L'un des chapitres s'intitule : "Allons nous vers un eugénisme libéral ?".  Les techniques de fécondation in vitro permettent déjà d'éliminer des risques de maladies génétiques graves mais aussi de choisir le sexe de son enfant, la couleur de ses yeux, ou sa taille présumée. Faut-il devant cet état de fait adopter l'attitude quasi-hystérique de ceux pour qui la sélection des embryons s'apparente obligatoirement au nazisme ?  Citant Pierre-André Taguieff,  Bertrand Pulman a le courage d'aborder le sujet calmement en distinguant bien l'eugénisme collectif et coercitif planifié par une autorité supérieure, de celui opéré à titre personnel que la diversité et la complexité des motivations individuelles rendent fondamentalement distinct du premier.

La question de la rigidité des lois de bioéthique françaises est abordée tout au long de l'ouvrage : déficit de sperme, manque dramatique d'ovules, impossibilité de sélectionner un donneur, interdiction d'importer du sperme, interdiction de rémunérer un donneur, interdiction de l'AMP aux couples homosexuels, interdiction des mères porteuses, etc.
Alors que l'élargissement de l'AMP aux femmes seules ou aux couples homosexuels se banalise dans de nombreux pays, les français sont condamnés à un "tourisme procréatif" qui, bien entendu, n'est accessible qu'aux foyers les plus aisés.

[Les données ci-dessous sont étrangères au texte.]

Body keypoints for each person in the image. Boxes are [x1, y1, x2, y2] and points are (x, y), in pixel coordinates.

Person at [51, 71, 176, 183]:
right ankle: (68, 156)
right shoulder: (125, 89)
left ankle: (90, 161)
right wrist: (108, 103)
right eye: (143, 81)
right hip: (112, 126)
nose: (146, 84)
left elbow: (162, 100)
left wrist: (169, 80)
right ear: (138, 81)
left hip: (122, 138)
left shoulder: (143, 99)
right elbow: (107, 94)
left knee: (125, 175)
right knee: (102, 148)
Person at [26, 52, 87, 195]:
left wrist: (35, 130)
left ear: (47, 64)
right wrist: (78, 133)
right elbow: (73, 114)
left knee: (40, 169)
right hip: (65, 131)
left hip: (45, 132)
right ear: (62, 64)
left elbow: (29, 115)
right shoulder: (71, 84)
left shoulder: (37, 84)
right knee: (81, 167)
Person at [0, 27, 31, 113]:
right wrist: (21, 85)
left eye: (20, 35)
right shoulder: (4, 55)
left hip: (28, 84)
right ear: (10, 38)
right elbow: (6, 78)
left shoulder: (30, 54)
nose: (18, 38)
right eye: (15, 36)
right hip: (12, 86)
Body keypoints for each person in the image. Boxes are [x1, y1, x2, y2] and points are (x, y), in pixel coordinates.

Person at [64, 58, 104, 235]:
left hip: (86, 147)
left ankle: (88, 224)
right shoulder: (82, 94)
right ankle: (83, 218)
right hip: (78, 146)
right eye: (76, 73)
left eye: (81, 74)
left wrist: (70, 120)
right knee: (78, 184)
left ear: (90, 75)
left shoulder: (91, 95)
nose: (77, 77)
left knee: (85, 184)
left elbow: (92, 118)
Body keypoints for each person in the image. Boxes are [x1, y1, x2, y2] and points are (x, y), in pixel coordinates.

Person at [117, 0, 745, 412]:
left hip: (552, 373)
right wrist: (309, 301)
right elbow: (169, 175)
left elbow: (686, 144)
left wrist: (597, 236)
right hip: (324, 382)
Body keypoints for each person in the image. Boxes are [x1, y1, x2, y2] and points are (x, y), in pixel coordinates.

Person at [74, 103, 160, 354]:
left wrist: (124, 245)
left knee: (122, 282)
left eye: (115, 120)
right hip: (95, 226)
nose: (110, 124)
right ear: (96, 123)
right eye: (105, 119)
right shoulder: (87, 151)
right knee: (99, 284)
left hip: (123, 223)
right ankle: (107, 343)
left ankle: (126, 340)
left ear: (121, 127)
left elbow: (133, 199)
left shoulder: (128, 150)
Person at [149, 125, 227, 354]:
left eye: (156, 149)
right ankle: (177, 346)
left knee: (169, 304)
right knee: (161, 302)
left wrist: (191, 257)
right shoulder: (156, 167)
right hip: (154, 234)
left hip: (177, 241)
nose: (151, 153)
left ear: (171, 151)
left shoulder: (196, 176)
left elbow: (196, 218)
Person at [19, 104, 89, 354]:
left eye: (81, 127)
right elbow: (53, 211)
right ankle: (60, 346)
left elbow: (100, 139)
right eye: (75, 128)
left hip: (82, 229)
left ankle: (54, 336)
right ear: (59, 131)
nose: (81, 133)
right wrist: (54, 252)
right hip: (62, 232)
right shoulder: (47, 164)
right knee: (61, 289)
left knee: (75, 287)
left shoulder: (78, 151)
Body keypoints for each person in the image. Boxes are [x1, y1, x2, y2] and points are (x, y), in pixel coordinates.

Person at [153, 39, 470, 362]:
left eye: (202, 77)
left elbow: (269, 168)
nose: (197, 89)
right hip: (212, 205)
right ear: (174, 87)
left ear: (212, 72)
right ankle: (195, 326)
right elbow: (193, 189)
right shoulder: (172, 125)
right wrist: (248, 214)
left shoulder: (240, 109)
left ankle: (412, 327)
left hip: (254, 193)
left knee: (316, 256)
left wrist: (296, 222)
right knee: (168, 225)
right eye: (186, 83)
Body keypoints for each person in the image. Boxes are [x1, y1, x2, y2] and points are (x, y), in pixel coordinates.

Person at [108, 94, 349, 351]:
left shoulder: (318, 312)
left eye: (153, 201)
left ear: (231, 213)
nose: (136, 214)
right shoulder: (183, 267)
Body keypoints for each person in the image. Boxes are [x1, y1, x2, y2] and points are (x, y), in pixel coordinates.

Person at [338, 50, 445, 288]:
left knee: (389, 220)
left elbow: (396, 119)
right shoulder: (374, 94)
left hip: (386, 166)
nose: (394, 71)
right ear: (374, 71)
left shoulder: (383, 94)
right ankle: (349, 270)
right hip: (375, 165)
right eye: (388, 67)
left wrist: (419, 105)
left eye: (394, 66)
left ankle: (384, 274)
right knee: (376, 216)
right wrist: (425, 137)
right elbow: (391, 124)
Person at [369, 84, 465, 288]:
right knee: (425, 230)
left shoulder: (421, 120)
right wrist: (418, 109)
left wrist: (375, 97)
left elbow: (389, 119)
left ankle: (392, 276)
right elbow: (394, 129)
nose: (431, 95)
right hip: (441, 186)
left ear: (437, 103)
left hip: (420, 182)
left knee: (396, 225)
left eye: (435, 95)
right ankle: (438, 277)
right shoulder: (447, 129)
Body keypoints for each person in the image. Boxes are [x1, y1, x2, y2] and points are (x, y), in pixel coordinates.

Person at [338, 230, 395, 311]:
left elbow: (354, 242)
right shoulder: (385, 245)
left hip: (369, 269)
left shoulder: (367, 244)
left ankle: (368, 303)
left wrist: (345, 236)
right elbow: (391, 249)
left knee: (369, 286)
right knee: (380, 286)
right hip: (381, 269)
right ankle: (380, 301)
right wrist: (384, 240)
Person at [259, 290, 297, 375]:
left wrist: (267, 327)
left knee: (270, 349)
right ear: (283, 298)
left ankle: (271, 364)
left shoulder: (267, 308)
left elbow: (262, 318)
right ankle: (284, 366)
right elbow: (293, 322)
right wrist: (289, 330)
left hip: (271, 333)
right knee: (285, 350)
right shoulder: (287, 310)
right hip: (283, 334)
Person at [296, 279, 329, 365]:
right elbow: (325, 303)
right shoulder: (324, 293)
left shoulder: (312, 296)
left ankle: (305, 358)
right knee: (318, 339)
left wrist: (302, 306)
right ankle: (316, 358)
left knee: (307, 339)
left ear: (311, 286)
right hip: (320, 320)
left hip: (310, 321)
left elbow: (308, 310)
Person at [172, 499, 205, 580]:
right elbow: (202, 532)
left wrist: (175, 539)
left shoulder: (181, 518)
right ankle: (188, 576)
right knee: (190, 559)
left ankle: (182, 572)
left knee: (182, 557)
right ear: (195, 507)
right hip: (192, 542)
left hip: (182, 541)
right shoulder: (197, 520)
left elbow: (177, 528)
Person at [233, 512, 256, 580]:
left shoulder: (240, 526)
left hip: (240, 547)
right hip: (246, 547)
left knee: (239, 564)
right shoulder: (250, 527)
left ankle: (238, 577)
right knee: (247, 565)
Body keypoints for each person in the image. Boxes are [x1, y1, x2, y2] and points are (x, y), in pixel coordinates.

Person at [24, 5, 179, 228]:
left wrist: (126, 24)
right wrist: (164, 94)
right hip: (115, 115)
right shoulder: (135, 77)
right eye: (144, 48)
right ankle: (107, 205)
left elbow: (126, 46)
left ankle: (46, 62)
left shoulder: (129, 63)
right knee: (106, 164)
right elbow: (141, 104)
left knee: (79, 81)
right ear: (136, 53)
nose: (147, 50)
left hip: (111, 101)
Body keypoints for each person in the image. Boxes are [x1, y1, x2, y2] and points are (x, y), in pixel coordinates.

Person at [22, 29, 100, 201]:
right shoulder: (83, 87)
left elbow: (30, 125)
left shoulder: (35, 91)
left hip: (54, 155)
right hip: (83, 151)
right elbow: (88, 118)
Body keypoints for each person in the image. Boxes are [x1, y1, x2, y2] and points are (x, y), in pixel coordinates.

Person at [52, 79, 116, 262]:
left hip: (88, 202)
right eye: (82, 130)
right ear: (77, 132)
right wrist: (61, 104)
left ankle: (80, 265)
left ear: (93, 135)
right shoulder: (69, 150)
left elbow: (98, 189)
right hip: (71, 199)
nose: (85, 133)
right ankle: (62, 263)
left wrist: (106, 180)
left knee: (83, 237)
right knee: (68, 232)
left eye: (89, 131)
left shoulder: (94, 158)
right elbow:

Bertrand Pulman emploie deux fois le mot "déréguler" au lieu de "dérèglementer" (page 129 et 187) suivant en cela le contresens commun de la doxa antilibérale. Pourtant c'est bien l'angle libéral qui ressort lorsqu'il écrit, page 27 : « Certes, un tel point de vue vient bousculer  la tendance bien française à encadrer et à interdire » suivi par : « Notre livre est donc un  plaidoyer pour une liberté qui est en marche de toute façon, non pas parce que ses manifestations nous enthousiasmeraient a priori, mais parce que, entre la confiance et l'interdit, nous préférons la confiance. » et page 114 : "ce n'est pas parce qu'une demande émane d'une minorité qu'elle n'est pas recevable, dès lors que cette minorité ne cherche pas à imposer son point de vue et ses pratiques aux autres".

Un livre vraiment passionnant, optimiste et humaniste dans le vrai sens libéral du terme, c'est à dire qui attache plus d'importance aux désirs individuels qu'aux morales imposées.
100% GL compatible.  A lire ab-so-lu-ment.